PROBLEM —
From the records below, output exactly the lines starting at the line with "181 193 1.18" and ending at the line with "1188 679 5.15", both of them included, but no pictures.

(Dataset entries)
————————

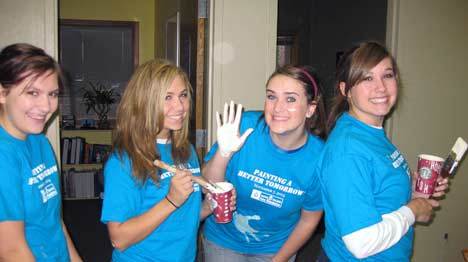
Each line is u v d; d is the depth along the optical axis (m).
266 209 1.58
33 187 1.16
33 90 1.09
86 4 4.98
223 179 1.52
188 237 1.35
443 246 2.79
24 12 2.05
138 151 1.21
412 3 2.56
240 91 2.54
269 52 2.54
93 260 3.24
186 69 3.01
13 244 1.06
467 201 2.78
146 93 1.22
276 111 1.37
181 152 1.38
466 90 2.70
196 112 2.59
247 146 1.54
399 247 1.30
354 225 1.16
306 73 1.38
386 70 1.28
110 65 5.26
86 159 4.93
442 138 2.71
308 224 1.64
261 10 2.51
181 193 1.18
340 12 4.53
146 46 5.23
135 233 1.17
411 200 1.35
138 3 5.14
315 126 1.53
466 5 2.63
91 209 4.54
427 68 2.63
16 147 1.12
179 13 3.43
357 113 1.33
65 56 5.09
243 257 1.71
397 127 2.63
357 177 1.18
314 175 1.50
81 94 5.17
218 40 2.47
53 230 1.25
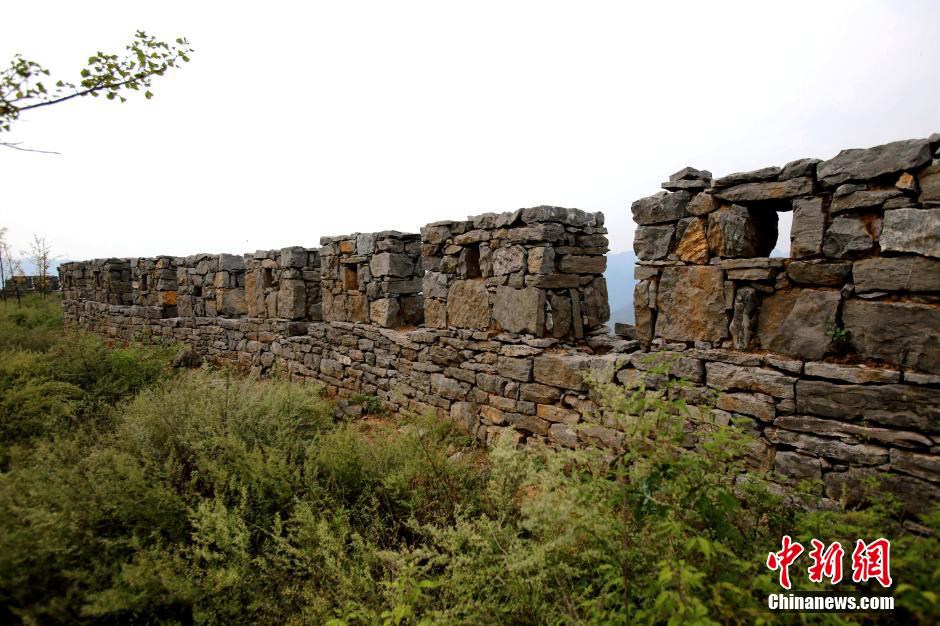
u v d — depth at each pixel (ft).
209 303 36.60
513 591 7.72
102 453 11.51
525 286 16.75
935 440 9.09
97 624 7.97
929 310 9.20
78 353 22.57
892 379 9.55
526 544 8.82
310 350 28.45
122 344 41.88
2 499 8.97
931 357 9.18
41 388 15.70
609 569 7.08
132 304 45.42
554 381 15.72
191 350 33.42
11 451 11.98
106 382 20.90
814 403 10.48
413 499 11.86
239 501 11.54
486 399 18.35
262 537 10.96
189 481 11.85
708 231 12.35
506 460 10.73
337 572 8.95
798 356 10.93
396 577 9.24
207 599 8.83
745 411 11.48
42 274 73.92
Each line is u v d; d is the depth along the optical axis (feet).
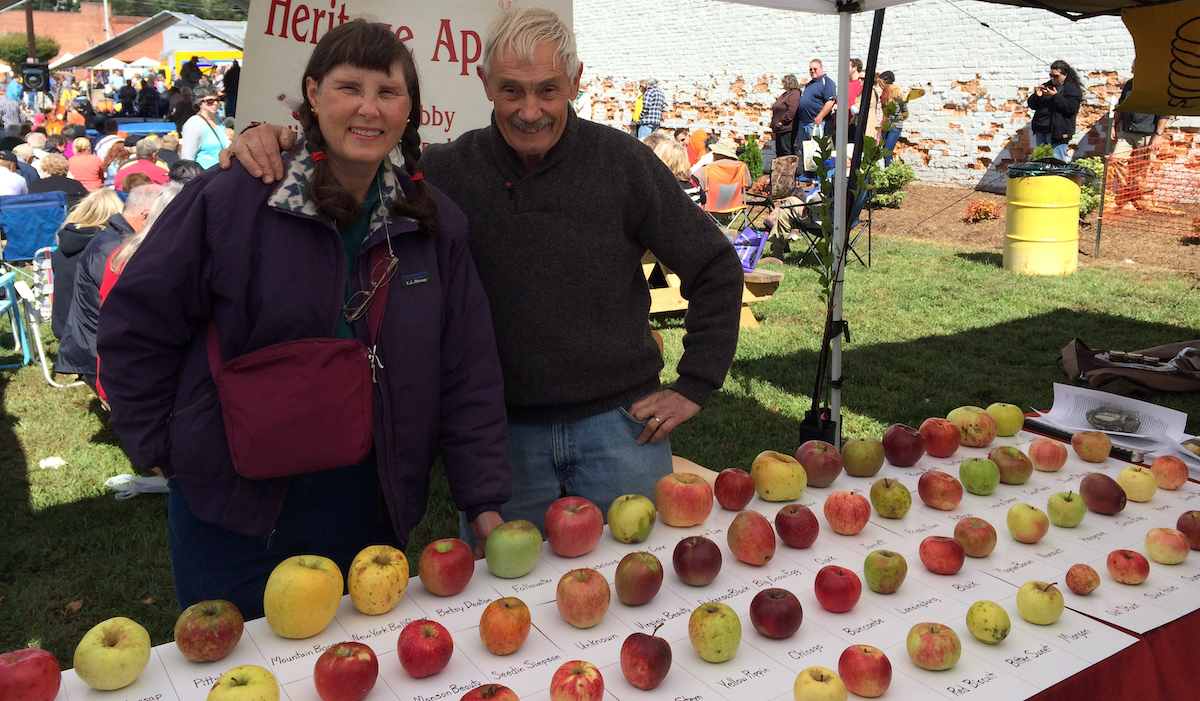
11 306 23.41
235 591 6.26
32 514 14.87
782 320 26.50
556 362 7.56
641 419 7.90
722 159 35.70
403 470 6.19
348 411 5.59
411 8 9.43
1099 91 37.93
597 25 63.16
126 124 67.46
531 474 8.01
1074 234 31.53
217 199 5.58
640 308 8.05
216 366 5.73
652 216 7.67
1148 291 28.68
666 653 4.60
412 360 6.04
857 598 5.35
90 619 11.91
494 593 5.70
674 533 6.56
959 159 43.65
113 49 77.97
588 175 7.35
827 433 9.78
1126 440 8.24
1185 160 35.68
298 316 5.74
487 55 6.75
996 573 5.84
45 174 31.22
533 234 7.35
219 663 4.91
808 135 41.06
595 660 4.95
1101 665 4.83
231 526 5.80
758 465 7.09
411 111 6.15
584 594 5.16
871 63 9.65
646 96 52.11
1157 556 5.95
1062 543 6.28
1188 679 5.15
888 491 6.66
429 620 4.90
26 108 76.48
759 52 52.21
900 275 31.83
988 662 4.84
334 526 6.31
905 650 4.98
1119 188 36.81
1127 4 10.96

————————

EXERCISE ANSWER —
181 193 1.18
340 12 4.53
146 46 5.23
135 233 1.17
411 200 1.35
138 3 5.14
315 126 1.53
466 5 2.63
91 209 4.54
427 68 2.63
16 147 1.12
179 13 3.43
357 113 1.33
65 56 5.09
243 257 1.71
397 127 2.63
357 177 1.18
314 175 1.50
81 94 5.17
218 40 2.47
53 230 1.25
u v d — depth at each pixel (ft).
209 303 36.60
513 591 7.72
102 453 11.51
525 286 16.75
935 440 9.09
97 624 7.97
929 310 9.20
78 353 22.57
892 379 9.55
526 544 8.82
310 350 28.45
122 344 41.88
2 499 8.97
931 357 9.18
41 388 15.70
609 569 7.08
132 304 45.42
554 381 15.72
191 350 33.42
11 451 11.98
106 382 20.90
814 403 10.48
413 499 11.86
239 501 11.54
486 399 18.35
262 537 10.96
189 481 11.85
708 231 12.35
506 460 10.73
337 572 8.95
798 356 10.93
396 577 9.24
207 599 8.83
745 411 11.48
42 274 73.92
Each line is u v d; d is the depth along the optical axis (feet).
11 306 23.41
235 591 6.26
32 514 14.87
782 320 26.50
556 362 7.56
641 419 7.90
722 159 35.70
403 470 6.19
348 411 5.59
411 8 9.43
1099 91 37.93
597 25 63.16
126 124 67.46
531 474 8.01
1074 234 31.53
217 199 5.58
640 308 8.05
216 366 5.73
652 216 7.67
1148 291 28.68
666 653 4.60
412 360 6.04
857 598 5.35
90 619 11.91
494 593 5.70
674 533 6.56
959 159 43.65
113 49 77.97
588 175 7.35
827 433 9.78
1126 440 8.24
1185 160 35.68
298 316 5.74
487 55 6.75
996 573 5.84
45 174 31.22
533 234 7.35
219 663 4.91
808 135 41.06
595 660 4.95
1101 665 4.83
231 526 5.80
758 465 7.09
411 111 6.15
584 594 5.16
871 63 9.65
646 96 52.11
1157 556 5.95
1062 543 6.28
1188 679 5.15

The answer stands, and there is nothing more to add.